▸ **Task item**:
I would like every record reproduced exactly, with the pictures left out.

================

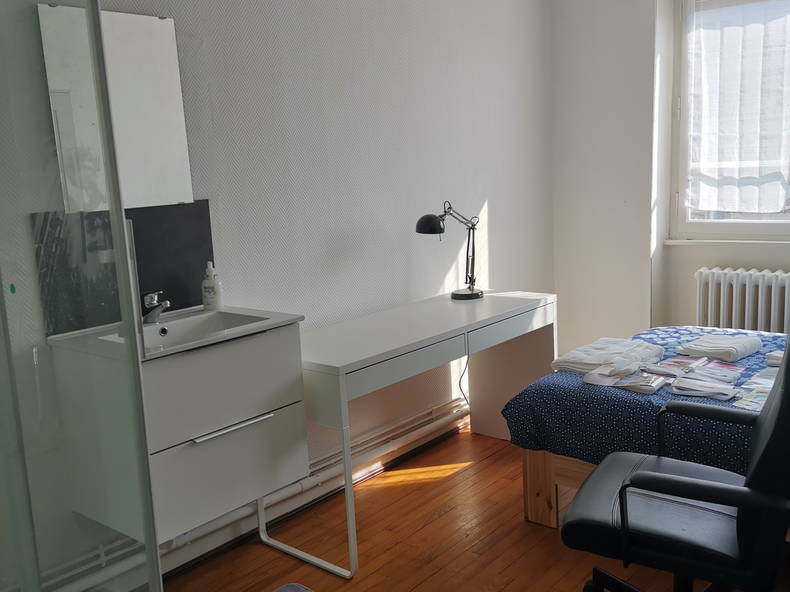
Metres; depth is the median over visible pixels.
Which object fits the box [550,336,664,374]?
folded towel
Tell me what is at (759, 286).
radiator
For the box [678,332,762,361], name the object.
folded towel
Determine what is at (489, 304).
desk
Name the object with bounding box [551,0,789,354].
window wall
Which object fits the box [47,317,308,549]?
vanity cabinet
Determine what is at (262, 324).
sink
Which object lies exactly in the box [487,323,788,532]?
bed
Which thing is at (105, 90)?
shower enclosure
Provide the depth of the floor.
2.82 m
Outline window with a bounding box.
[672,0,789,242]
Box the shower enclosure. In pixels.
[0,0,162,591]
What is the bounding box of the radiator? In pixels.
[695,266,789,336]
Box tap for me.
[142,291,170,322]
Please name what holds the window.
in the window wall at (689, 269)
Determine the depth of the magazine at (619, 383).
2.77 m
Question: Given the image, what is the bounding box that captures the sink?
[49,304,303,361]
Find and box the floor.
[156,423,789,591]
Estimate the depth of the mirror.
2.42 m
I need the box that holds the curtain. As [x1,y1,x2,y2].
[687,0,789,212]
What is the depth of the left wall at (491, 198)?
3.31 m
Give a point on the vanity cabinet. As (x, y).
(257, 431)
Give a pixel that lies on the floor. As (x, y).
(466, 473)
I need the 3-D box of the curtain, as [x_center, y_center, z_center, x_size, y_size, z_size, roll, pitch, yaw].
[1.947,-1.045,3.919,0.921,1.237,0.082,6,13,40]
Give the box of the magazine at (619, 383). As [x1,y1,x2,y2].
[581,367,668,393]
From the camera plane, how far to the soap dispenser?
2.62 m
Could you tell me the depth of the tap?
2.45 m
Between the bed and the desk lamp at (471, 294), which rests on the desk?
the desk lamp at (471, 294)
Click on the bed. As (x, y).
(545, 475)
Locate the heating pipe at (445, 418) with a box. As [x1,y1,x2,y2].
[159,399,468,572]
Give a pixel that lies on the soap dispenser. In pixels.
(208, 299)
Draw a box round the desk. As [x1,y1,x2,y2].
[289,287,557,576]
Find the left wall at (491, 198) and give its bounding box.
[0,0,555,588]
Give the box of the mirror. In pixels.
[38,2,193,209]
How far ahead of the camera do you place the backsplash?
2.50 m
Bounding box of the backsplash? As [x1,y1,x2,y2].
[31,201,213,335]
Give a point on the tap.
(151, 296)
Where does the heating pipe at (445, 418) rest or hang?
attached to the left wall at (491, 198)
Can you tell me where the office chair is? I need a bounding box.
[563,330,789,591]
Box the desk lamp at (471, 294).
[414,202,483,300]
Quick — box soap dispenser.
[201,262,222,309]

================

▸ **Response area**:
Metres; depth is the median over visible pixels.
Which object fits the box [550,336,664,374]?
folded towel
Tell me what is at (759, 286).
radiator
For the box [678,332,762,361], name the object.
folded towel
Determine what is at (489, 304).
desk
Name the object with bounding box [551,0,789,354].
window wall
Which object fits the box [47,317,308,549]?
vanity cabinet
Determine what is at (262, 324).
sink
Which object lies exactly in the box [487,323,788,532]?
bed
Which thing is at (105, 90)?
shower enclosure
Provide the depth of the floor.
2.82 m
Outline window with a bounding box.
[672,0,789,242]
Box the shower enclosure. In pixels.
[0,0,162,591]
What is the bounding box of the radiator? In pixels.
[695,266,789,336]
Box tap for me.
[142,291,170,322]
Please name what holds the window.
in the window wall at (689, 269)
Determine the depth of the magazine at (619, 383).
2.77 m
Question: Given the image, what is the bounding box that captures the sink?
[49,304,303,361]
Find and box the floor.
[156,423,789,591]
Estimate the depth of the mirror.
2.42 m
I need the box that holds the curtain. As [x1,y1,x2,y2].
[687,0,789,212]
What is the depth of the left wall at (491, 198)?
3.31 m
Give a point on the vanity cabinet. As (x, y).
(257, 431)
Give a pixel that lies on the floor. As (x, y).
(466, 473)
I need the 3-D box of the curtain, as [x_center, y_center, z_center, x_size, y_size, z_size, roll, pitch, yaw].
[1.947,-1.045,3.919,0.921,1.237,0.082,6,13,40]
Give the box of the magazine at (619, 383). As [x1,y1,x2,y2].
[581,367,668,393]
From the camera plane, how far to the soap dispenser?
2.62 m
Could you tell me the depth of the tap?
2.45 m
Between the bed and the desk lamp at (471, 294), which rests on the desk?
the desk lamp at (471, 294)
Click on the bed. As (x, y).
(545, 475)
Locate the heating pipe at (445, 418) with a box. As [x1,y1,x2,y2].
[159,399,468,572]
Give a pixel that lies on the soap dispenser. In pixels.
(208, 299)
Draw a box round the desk. As [x1,y1,x2,y2].
[289,287,557,576]
Find the left wall at (491, 198) and give its bounding box.
[0,0,555,588]
Give the box of the mirror. In pixels.
[38,2,193,209]
How far ahead of the camera do you place the backsplash?
2.50 m
Bounding box of the backsplash? As [x1,y1,x2,y2].
[31,201,213,335]
Give a point on the tap.
(151, 296)
Where does the heating pipe at (445, 418) rest or hang?
attached to the left wall at (491, 198)
Can you tell me where the office chair is? I need a bounding box.
[563,330,789,591]
Box the desk lamp at (471, 294).
[414,202,483,300]
Quick — box soap dispenser.
[201,262,222,309]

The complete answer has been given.